## AIM OF THE EXERCISE
The result is the exact lines from the one containing "Mentions légales" through the final line of the entries; leave out the pictures.

[Transcribed page contents]
========

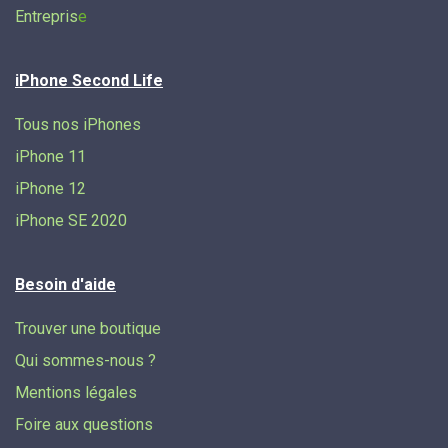
Entrepris
e
iPhone Second Life
Tous nos iPhones
iPhone 11
iPhone 12
iPhone SE 2020
Besoin d'aide
Trouver une boutique
Qui sommes-nous ?
Mentions légales
Foire aux questions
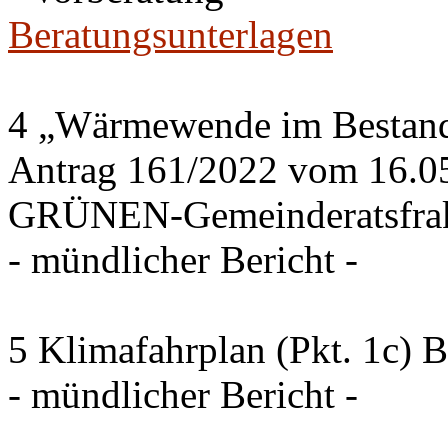
Beratungsunterlagen
4 „Wärmewende im Bestand 
Antrag 161/2022 vom 16.0
GRÜNEN-Gemeinderatsfrak
- mündlicher Bericht -
5 Klimafahrplan (Pkt. 1c) 
- mündlicher Bericht -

========

## RESPONSE
Mentions légales
Foire aux questions
Beratungsunterlagen
4 „Wärmewende im Bestand 
Antrag 161/2022 vom 16.0
GRÜNEN-Gemeinderatsfrak
- mündlicher Bericht -
5 Klimafahrplan (Pkt. 1c) 
- mündlicher Bericht -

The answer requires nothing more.